Quelle était la raison du retard de la prestataire? Avait-elle un motif valable?

[21] La prestataire affirme qu’elle avait un motif valable. Elle dit qu’elle ne comprenait pas le fonctionnement de l’assurance-emploi. Elle se demandait pourquoi elle n’avait pas encore reçu de réponse à sa demande pour la période allant de novembre 2020 à juillet 2021. Elle dit qu’elle a toujours fait ses déclarations par téléphone. Elle a tenté sans succès d’appeler la Commission lorsque ses déclarations en ligne ont échoué. Elle dit qu’elle avait des problèmes personnels et de santé et qu’elle ne savait pas comment obtenir de l’aide en raison de la COVID-19.

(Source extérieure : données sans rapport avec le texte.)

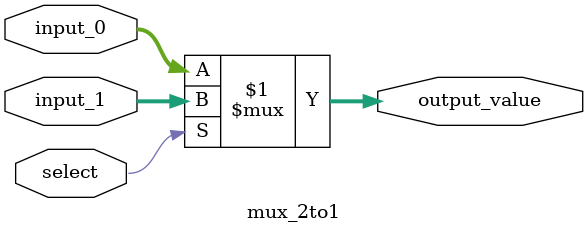
<source format=v>
module mux_2to1 #(parameter WIDTH=4)
    (
	  input select,
	  input [WIDTH-1:0] input_0, input_1,
      output [WIDTH-1:0] output_value
    );

assign output_value = select ? input_1 : input_0;

endmodule
</source>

[22] La Commission affirme que la prestataire n’avait pas de motif valable puisqu’une personne raisonnable dans sa situation aurait agi plus tôt pour savoir comment demander des prestations. La Commission a jugé que les problèmes de santé mentale de la prestataire n’avaient rien à voir avec le fait qu’elle ait tardé à présenter ses demandes. Selon la Commission, la prestataire aurait eu assez de bonnes journées pour pouvoir demander de l’aide.

[23] Je suis d’accord avec la Commission pour dire que la prestataire n’a pas pris les mesures nécessaires pour savoir comment déposer une demande à temps et qu’elle n’a pas fait de suivi rapide lorsque ses tentatives en ligne ont échoué. Elle n’a donc pas agi comme une personne raisonnable et prudente l’aurait fait dans sa situation.

[24] Cependant, j’estime que les circonstances de la prestataire étaient exceptionnelles. La lettre de sa médecin le prouve. Selon moi, je ne peux pas rejeter ses problèmes de santé mentale documentés en les jugeant non pertinents à son retard puisqu’ils semblent expliquer, du moins en partie, la façon désordonnée dont elle a agi.

[25] Par conséquent, les circonstances exceptionnelles de la prestataire la dispensent d’agir comme l’aurait fait une personne raisonnable et prudente.

[26] Cela signifie que la prestataire satisfait au critère juridique du motif valable justifiant son retard à présenter ses demandes pendant toutes les semaines de son retard.

[27] La prestataire espérait que l’appel couvrirait toutes les demandes en attente qu’elle a présentées ou qu’elle voulait présenter. Toutefois, elle devra communiquer avec la Commission pour faire un suivi de toute autre demande. Ma décision ne s’applique qu’aux trois semaines de sa demande, c’est-à-dire du 9 janvier 2022 au 29 janvier 2022.

Conclusion

[28] Les demandes de prestations de la prestataire pour la période du 9 janvier 2022 au 29 janvier 2022 peuvent être traitées comme si elles avaient été présentées plus tôt. Elles peuvent donc être antidatées aux dates que la prestataire aurait dû les présenter.

[29] Voilà pourquoi j’accueille l’appel de la prestataire.